A pandemia da Covid-19 colocou a organização de conferências do Vaticano em pausa, mas o “Rome Call for AI Ethics”, publicado em setembro de 2020, consolidou o Vaticano como um líder mundial em ética da IA. Liderado em grande parte pelo Padre Benanti (agora membro do Órgão Consultivo das Nações Unidas para a Inteligência Artificial), o documento foi assinado pela Microsoft, IBM e a Organização das Nações Unidas para a Alimentação e a Agricultura, juntamente com a Pontifícia Academia para a Vida. Esse documento já foi assinado por quase 70 organizações, incluindo autoridades governamentais, universidades, organizações da sociedade civil e corporações privadas.
O uso de ferramentas de IA pelo Vaticano também continuou: em novembro de 2020, o Vaticano revelou que estava usando ferramentas de IA para proteger sua biblioteca de ataques cibernéticos. (O Vaticano é frequentemente alvo de tais ataques. Mais recentemente, em novembro de 2024, o site do Vaticano ficou fora do ar por vários dias; especialistas em segurança alertaram que a falha tinha as características de um ataque cibernético, embora o Vaticano nunca tenha confirmado isso.)
A inteligência artificial entrou no discurso convencional em novembro de 2022 com o lançamento do ChatGPT pela OpenAI, apenas um mês após a Universidade de Notre Dame sediar uma cúpula global em 2022, dando continuidade ao "Apelo de Roma pela Ética da IA". (A cúpula foi sediado a pedido do Vaticano.)

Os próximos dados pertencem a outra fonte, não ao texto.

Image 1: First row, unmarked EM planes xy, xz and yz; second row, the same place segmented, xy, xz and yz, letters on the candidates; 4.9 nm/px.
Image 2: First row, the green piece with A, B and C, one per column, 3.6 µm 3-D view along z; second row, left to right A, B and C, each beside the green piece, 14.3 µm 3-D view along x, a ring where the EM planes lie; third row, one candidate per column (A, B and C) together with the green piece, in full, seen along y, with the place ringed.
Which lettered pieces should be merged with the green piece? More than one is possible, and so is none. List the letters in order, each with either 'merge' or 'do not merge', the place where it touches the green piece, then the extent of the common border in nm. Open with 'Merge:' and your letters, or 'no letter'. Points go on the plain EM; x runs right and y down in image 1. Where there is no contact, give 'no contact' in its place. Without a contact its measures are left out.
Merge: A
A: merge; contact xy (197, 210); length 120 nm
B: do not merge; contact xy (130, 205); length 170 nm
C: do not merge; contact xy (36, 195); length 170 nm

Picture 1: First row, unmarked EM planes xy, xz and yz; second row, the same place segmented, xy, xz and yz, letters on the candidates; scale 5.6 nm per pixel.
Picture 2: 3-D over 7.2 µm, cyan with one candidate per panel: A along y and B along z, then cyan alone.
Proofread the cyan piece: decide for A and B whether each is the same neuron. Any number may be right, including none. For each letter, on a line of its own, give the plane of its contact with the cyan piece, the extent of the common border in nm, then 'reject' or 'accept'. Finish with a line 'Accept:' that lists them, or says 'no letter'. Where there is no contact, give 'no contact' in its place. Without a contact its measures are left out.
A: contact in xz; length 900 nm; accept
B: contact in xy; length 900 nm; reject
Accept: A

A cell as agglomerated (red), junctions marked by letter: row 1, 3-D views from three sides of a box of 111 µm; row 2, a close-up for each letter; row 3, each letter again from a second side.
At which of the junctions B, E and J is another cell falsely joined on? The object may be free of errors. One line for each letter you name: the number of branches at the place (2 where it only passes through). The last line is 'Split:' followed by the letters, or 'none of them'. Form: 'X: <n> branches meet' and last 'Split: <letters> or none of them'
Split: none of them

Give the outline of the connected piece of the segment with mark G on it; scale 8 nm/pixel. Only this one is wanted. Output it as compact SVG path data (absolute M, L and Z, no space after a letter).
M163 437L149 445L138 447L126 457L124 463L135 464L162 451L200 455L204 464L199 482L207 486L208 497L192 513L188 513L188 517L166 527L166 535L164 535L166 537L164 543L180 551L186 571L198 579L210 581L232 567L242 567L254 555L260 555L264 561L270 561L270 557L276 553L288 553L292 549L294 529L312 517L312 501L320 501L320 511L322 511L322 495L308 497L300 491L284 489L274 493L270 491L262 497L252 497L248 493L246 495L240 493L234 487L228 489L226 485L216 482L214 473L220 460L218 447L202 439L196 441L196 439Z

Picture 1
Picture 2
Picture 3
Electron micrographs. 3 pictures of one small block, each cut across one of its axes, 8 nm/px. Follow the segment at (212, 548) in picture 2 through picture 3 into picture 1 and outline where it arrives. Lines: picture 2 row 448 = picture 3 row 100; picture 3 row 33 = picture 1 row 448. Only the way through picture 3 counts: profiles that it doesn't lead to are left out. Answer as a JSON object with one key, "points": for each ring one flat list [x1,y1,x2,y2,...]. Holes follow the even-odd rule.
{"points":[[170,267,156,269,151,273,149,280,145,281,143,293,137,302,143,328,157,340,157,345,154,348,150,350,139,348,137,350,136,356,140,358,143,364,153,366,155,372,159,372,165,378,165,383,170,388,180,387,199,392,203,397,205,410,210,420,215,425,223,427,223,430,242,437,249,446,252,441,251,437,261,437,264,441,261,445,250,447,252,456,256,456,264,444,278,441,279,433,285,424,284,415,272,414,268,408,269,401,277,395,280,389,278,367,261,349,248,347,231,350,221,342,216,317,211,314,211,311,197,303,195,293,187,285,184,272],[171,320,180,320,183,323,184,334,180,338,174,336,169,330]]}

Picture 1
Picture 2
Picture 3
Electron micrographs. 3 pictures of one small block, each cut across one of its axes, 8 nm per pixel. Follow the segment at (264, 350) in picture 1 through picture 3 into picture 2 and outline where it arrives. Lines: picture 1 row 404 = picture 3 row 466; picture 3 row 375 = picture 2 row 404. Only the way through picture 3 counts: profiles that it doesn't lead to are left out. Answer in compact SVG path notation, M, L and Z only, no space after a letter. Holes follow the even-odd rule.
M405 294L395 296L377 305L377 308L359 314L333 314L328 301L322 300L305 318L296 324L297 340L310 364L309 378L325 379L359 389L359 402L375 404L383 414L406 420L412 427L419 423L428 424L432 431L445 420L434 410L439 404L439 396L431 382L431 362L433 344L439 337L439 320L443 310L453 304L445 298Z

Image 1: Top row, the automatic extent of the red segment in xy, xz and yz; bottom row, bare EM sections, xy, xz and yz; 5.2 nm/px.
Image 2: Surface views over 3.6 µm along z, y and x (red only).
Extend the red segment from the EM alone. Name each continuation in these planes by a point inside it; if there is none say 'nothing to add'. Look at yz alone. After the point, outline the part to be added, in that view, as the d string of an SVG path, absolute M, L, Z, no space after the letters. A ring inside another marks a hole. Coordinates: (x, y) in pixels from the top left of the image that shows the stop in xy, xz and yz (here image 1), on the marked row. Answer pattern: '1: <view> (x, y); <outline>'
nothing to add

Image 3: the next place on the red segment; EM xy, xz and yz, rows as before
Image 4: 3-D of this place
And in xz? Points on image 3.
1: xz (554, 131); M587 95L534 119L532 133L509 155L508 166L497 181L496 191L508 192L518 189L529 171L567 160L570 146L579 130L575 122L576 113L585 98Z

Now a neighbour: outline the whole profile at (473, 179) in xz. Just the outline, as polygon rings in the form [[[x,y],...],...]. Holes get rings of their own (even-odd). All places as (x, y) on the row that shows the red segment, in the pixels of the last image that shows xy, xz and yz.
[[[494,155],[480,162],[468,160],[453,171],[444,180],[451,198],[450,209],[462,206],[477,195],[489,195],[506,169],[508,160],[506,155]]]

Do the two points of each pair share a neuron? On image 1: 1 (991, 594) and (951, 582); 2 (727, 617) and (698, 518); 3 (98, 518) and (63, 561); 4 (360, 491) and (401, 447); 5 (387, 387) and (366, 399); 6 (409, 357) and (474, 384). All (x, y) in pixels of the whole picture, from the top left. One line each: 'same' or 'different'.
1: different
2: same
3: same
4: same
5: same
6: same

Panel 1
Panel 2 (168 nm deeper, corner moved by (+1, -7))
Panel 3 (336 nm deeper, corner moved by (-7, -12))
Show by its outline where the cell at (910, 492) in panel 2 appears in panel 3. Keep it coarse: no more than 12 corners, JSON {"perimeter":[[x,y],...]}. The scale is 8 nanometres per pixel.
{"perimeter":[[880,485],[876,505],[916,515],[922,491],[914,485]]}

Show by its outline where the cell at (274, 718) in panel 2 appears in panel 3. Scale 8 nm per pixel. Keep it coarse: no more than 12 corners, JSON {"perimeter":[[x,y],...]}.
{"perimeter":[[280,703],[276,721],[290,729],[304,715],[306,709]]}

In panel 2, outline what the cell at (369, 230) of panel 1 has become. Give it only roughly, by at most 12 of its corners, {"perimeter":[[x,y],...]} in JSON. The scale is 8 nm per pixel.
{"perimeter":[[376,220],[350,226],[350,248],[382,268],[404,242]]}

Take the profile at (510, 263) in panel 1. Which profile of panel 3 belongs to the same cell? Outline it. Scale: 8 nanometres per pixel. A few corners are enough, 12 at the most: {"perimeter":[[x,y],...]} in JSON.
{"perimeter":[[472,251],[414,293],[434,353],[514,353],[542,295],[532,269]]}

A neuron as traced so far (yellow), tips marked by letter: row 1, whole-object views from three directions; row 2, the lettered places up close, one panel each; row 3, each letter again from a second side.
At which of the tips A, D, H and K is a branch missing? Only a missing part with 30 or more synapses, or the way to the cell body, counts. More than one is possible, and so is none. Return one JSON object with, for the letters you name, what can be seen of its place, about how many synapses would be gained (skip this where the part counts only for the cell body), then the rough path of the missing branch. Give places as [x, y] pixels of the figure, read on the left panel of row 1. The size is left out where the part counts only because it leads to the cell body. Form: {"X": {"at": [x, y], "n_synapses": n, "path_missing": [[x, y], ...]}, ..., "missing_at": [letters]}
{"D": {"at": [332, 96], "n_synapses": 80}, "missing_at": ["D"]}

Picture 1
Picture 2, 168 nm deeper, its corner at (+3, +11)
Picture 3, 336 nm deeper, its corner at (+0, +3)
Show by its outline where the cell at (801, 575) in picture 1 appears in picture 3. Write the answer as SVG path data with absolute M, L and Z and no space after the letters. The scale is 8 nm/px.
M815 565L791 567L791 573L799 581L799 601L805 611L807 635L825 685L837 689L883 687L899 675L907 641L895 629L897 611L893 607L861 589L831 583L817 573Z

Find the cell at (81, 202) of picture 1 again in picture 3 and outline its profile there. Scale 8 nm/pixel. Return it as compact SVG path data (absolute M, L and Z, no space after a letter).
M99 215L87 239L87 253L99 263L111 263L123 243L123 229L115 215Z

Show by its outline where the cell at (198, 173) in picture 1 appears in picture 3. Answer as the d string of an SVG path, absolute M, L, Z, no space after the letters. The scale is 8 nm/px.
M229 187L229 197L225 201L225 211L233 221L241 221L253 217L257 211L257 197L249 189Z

O Papa Francisco focou sua mensagem de 2024 para o Dia Mundial da Paz, lançado em 2023, no tema “Inteligência Artificial e Paz”. No documento, ele pretendia levar a influência do Vaticano no desenvolvimento da IA um passo adiante, de corporações privadas a governos nacionais. Na mensagem, ele pediu um tratado internacional para governar o desenvolvimento ético da IA
Na verdade, a influência do Vaticano já estava a ser sentida nas discussões governamentais multilaterais sobre a IA, uma vez que a Comissão Europeia utilizou o “Apelo de Roma à Ética da IA” em 2023 para informar o seu código de conduta para o desenvolvimento da IA.
Finalmente, em 2024 — um ano durante o qual o Vaticano sediou mais duas conferências sobre IA — o Papa Francisco foi convidado a discursar na cúpula do G7 dos líderes dos governos das maiores economias do mundo sobre IA. Lá, ele enfatizou aos líderes mundiais que a IA nunca deve dominar a tomada de decisões humanas, dizendo: "Condenaríamos a humanidade a um futuro sem esperança se tirássemos a capacidade das pessoas de tomar decisões sobre si mesmas e suas vidas, condenando-as a depender das escolhas das máquinas. Precisamos garantir e salvaguardar um espaço para o controle humano adequado sobre as escolhas feitas por programas de inteligência artificial: a própria dignidade humana depende disso."
Foi uma mensagem que os dicastérios (escritórios) do Vaticano para a Doutrina da Fé e para a Cultura e Educação ecoariam em seu tão aguardado documento sobre IA desta semana, e que resume a mensagem do Vaticano aos governos globais e empresas de tecnologia com as quais provavelmente continuará a trabalhar à medida que a IA se torna onipresente.